Using the information:
A: Answer these questions from the Qt platforms message:
(i) What has the person replying been maintaining?
(ii) On what date was the original message sent?
(iii) What is the subject line of the original message?
B: From the Qt platforms message, extract the stretch from "I have been" through "question is - yes.", reproducing it unchanged.
C: Write the next few paragraphs of the Qt platforms message, picking up right after its final line.

Reading passage:
☆ ☆ ☆

> Does it mean that the binaries we distribute should work on that?

I have been maintaining XCB plugin and the bundled xkbcommon and xcb 3rd party 
sources based on the assumption that an answer to this question is - yes.


________________________________
From: Development <[email protected]> on behalf of Tony 
Sarajärvi <[email protected]>
Sent: Thursday, May 2, 2019 1:48 PM
To: [email protected]
Subject: [Development] A monologue about platforms in the Qt world

Hi all!

I'd like to open up a discussion about the platforms we "support".  This is 
like listening to a broken record, but once again it’s about adding or removing 
platforms in the CI, what’s supported and what we do packages with. But, this 
time I'm going to approach you a bit differently. Instead of simple questions, 
I'm going to bombard you with boring details. You need to know what exactly it 
is we are asking you about after all ;)


What's a  supported platform?

☆ ☆ ☆

Exercise data:
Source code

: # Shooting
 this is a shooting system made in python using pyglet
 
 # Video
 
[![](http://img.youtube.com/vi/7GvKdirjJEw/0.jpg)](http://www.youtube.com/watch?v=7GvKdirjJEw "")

☆ ☆ ☆

Results of the exercise:
A:
(i) The XCB plugin and the bundled xkbcommon and xcb 3rd party sources.
(ii) Thursday, May 2, 2019.
(iii) "[Development] A monologue about platforms in the Qt world"

B:
I have been maintaining XCB plugin and the bundled xkbcommon and xcb 3rd party 
sources based on the assumption that an answer to this question is - yes.

C:
---
It means that The Qt Company gives you support if you stumble upon a problem 
with that distro and the Qt release promised to work on that. But what’s 
unclear is what it actually means that Qt should work on that platform. Does it 
mean that the binaries we distribute should work on that? Or does it mean that 
Qt builds on it if you take the sources and compile them yourself? This is one 
of the most asked questions we’ve had here. A good example is openSUSE 42.3 
where examples don’t compile if you take our binary release and try to work 
with that. But if you would compile Qt on that distro, then it would work. (see 
https://bugreports.qt.io/browse/QTQAINFRA-2780 if you want to know the 
details). What do you think it means? Is one or the other answers wrong here?


What a platform in the CI?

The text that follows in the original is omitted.